Снайпер Лиза была самая неприметная среди них: малорослая, худенькая, сутуловатая, узкоплечая, с мелкими и как бы стертыми чертами лица. Правда, когда она подкрасилась, попудрилась, подвела брови, стала очень даже ничего, прямо-таки миловидная. Такие лица высоко ценят гримеры: артистов с блеклыми лицами они делают настоящими красавцами и красавицами – грим хорошо ложится, ничто не мешает.
– А мы расказаченные, – начала Лиза.
– Как это «расказаченные»? – удивилась Верочка. – Мы по истории не учили. Наверное, раскулаченные?
– Нет. Раскулаченные были вы, русские, хохлы и прочие, а казаки были расказаченные.
– А вы что, не русские? – озадаченно спросила повариха Нюся.
– Мы тоже русские, но другие. Нас расказачили, и стал голод. Помню, как я всегда хотела есть, а мама делала оладики из лебеды с половой, на воде.
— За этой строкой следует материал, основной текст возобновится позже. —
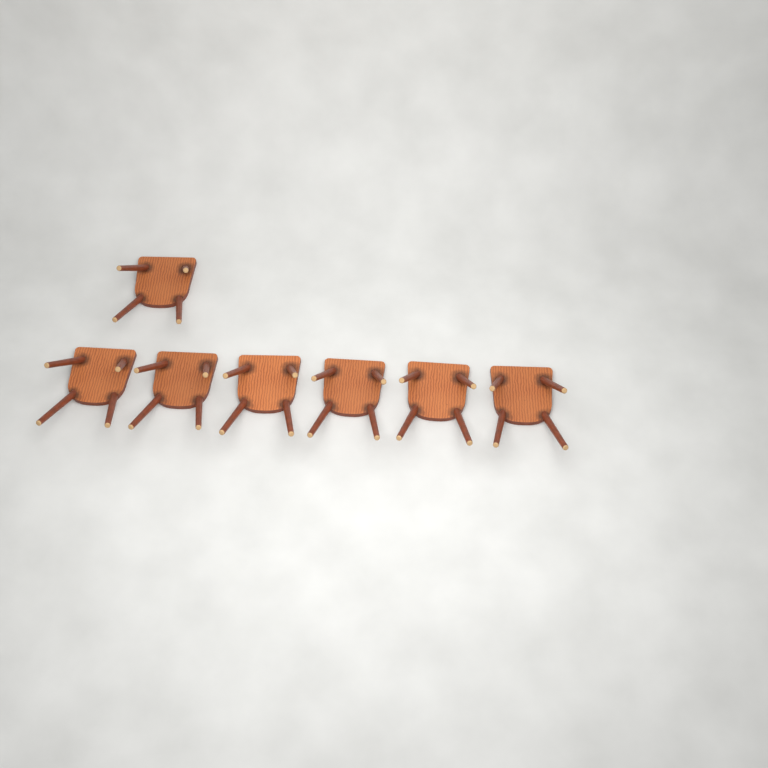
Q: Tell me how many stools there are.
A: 7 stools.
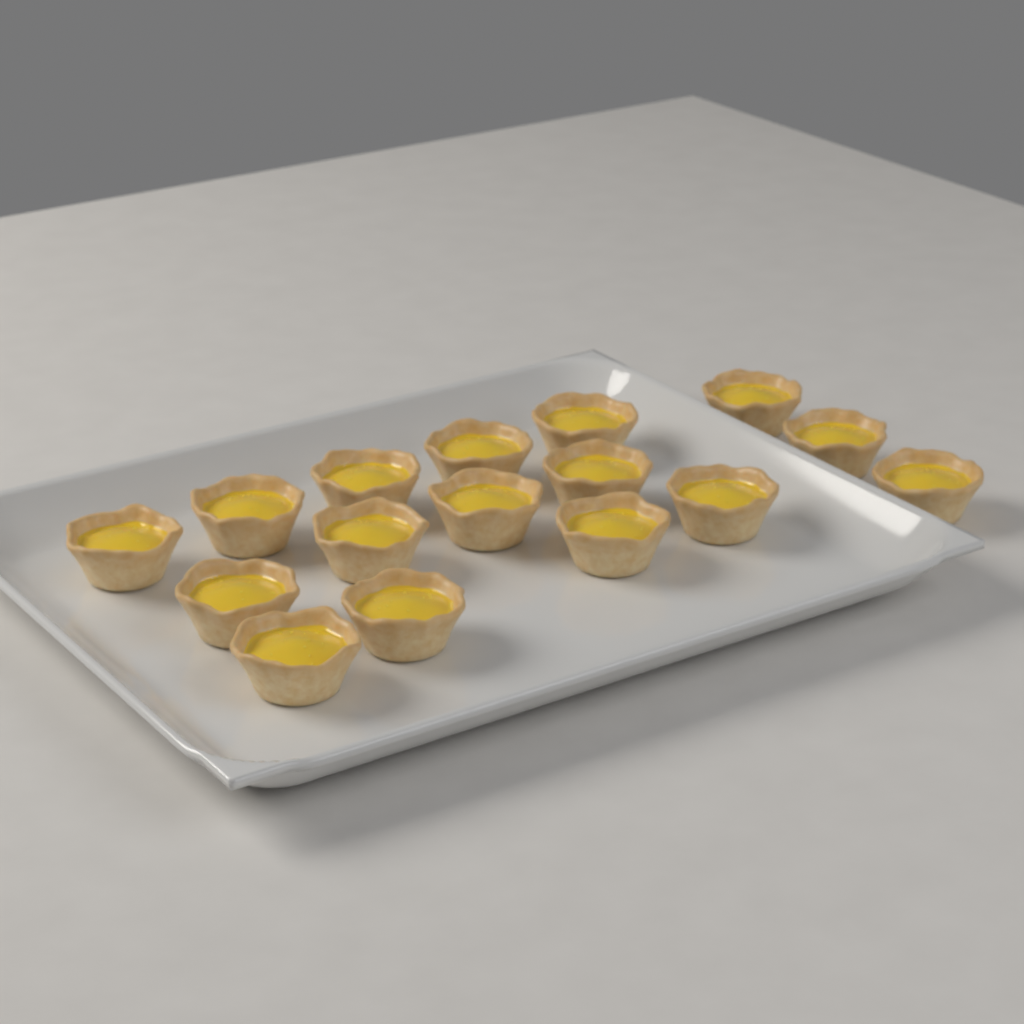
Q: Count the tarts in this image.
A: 16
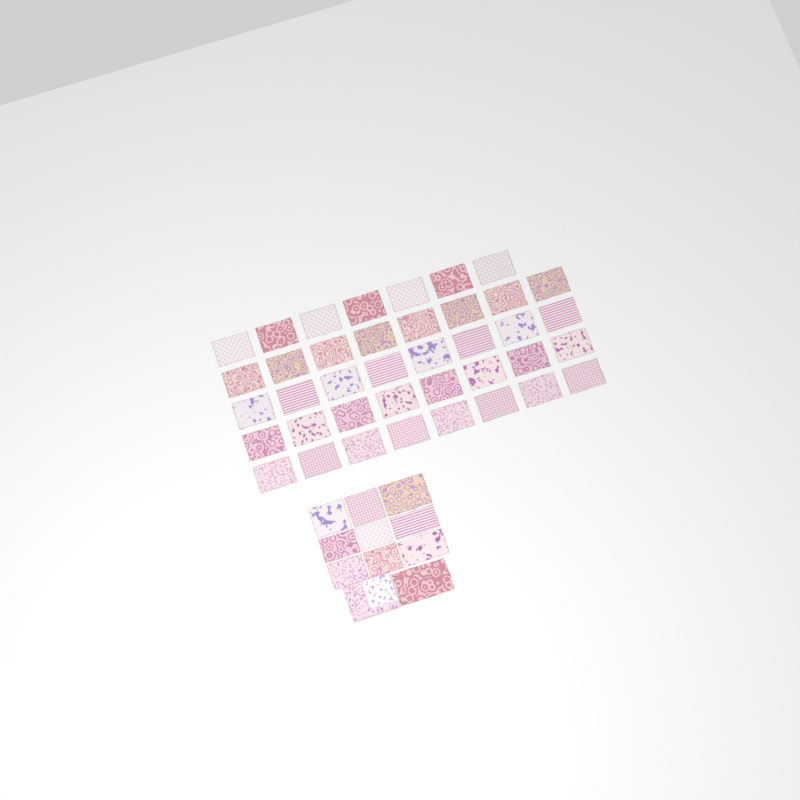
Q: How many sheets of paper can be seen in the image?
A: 49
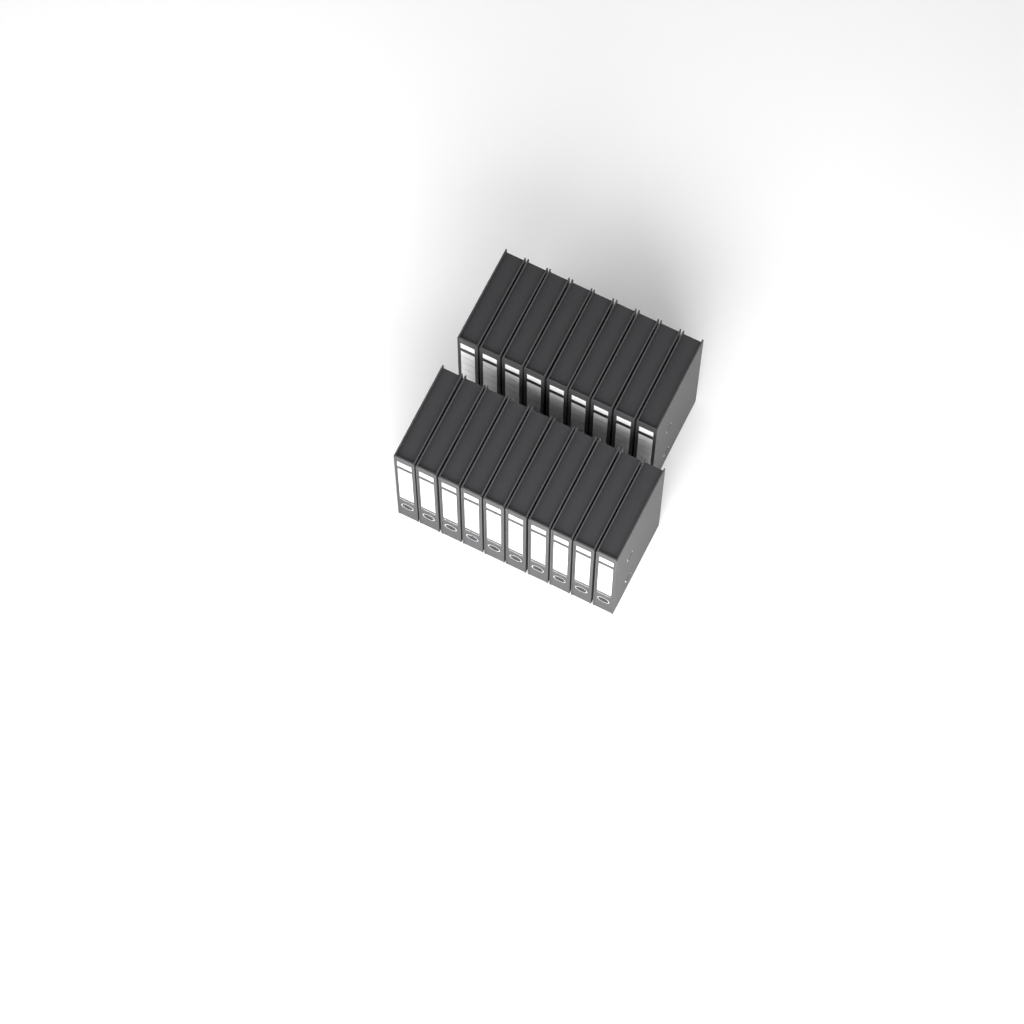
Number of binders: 19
Вот как я ждала эти оладики, только и помню, а больше ничего не помню.
– А ты? – обернулась Нина к Александре.
Александра была не готова к откровениям. Если бы этот разговор случился до войны, а точнее, до того момента, как мама рассказала ей, что она никакая не дочь уборщицы Ганны Карповны и красноармейца Галушко, а графиня Мерзловская, то, скорее всего, она рассказала бы сейчас о своем первом жизненном впечатлении, тем более что оно сохранилось в памяти яркой картинкой. Да, раньше, наверное бы, рассказала, а теперь все так запуталось… И что ей рассказывать?.. Про уборщицу тетю Нюру или про графиню Анну? Та смута, тот дискомфорт, что поселились в ее душе в последние годы, не давали возможности ответить взаимной искренностью подругам по несчастью. Александра остро позавидовала Лизе, которая не побоялась сказать «мы расказаченные», не побоялась признать себя изгоем[13]. Лиза удивила Александру еще сильнее, чем осенивший себя крестом генерал. Снайпер Лиза пришла на войну из глухой таежной деревни, где главным промыслом была охота, отсюда она и снайпер. И пришла на войну Лиза не как казачка, а как сибирячка, и наверняка нигде не было записано, что она казачка, а она возьми и ляпни!